I’m a fairly low-level writer and broadcaste­r, so imagine what happens to genuinely senior figures. The campaign of vitriol against Justin Trudeau borders on the psychotic, with a horrific zoo of attacks, even including death threats.

Former Ontario Liberal leader Kathleen Wynne was regularly subjected to insults around her sexuality, and in Alberta, right-wing crowds roar for NDP Premier Rachel Notley to be arrested. There have been 11 threats on her life, and she and members of her government have repeatedly been harassed.

Toronto councillor Kristyn Wong-Tam wrote recently of being accosted during the municipal election by a group of large, aggressive men “making a series of false, defamatory and outlandish allegation­s.” They filmed the intimidati­on and then posted it on social media, where it was then repeated by other right-wing bloggers and activists.

“It reminded me of the social media tactics that produced the birther lie that dogged former president Barack Obama and the Pizzagate fantasy promoted about Hillary Clinton,” she wrote.

There is method behind this madness.

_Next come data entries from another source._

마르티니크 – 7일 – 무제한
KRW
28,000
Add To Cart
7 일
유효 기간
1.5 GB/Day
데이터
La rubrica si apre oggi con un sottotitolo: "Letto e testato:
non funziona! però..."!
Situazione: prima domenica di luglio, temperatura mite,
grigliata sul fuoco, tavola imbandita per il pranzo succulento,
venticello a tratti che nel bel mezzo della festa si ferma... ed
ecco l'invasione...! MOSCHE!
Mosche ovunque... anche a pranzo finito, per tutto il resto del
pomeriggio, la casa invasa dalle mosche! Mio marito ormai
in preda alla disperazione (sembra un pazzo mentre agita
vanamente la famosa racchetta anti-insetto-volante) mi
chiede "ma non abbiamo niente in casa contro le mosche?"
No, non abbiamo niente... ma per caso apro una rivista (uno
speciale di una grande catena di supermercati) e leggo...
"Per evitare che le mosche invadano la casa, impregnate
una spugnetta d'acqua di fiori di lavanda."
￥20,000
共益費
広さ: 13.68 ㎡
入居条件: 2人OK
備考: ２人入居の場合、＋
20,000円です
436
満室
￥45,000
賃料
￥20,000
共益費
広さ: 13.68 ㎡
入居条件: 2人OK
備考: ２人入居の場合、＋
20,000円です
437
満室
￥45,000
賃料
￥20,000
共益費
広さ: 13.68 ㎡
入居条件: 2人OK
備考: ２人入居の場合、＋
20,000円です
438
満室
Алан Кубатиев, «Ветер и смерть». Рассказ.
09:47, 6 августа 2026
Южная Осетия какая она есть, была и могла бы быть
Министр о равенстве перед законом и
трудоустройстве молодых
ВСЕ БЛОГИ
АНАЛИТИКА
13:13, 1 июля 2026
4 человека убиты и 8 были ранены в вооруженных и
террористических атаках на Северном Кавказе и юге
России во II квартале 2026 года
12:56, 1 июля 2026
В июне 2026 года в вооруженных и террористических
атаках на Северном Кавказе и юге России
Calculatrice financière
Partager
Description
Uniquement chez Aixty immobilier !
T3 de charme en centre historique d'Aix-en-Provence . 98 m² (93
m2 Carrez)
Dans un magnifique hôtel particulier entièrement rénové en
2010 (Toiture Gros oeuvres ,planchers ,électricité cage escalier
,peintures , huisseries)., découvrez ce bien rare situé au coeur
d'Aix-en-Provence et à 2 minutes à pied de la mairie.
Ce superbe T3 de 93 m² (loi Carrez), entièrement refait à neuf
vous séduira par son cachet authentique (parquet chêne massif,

If the screams are loud enough, they drown out sensible discussion and force liberals and social democrats to spend their time defending themselves against lies and libel rather than outlining their policies. It’s an approach that was extremely successful in the last U.S. election and in the Brexit campaign in Britain.

Nor is it just trolls and crazies, and constantly blaming Russian bots simply won’t do. A new low, a modern baseness, has infected the body politic.

I blame a contempora­ry right that has learned lessons from Trump’s America and the European alt-right, and some good old Canadian rightists who run blogs and podcasts. It’s for moderate and responsibl­e conservati­ves to take back their movement and their parties, if indeed it’s not too late.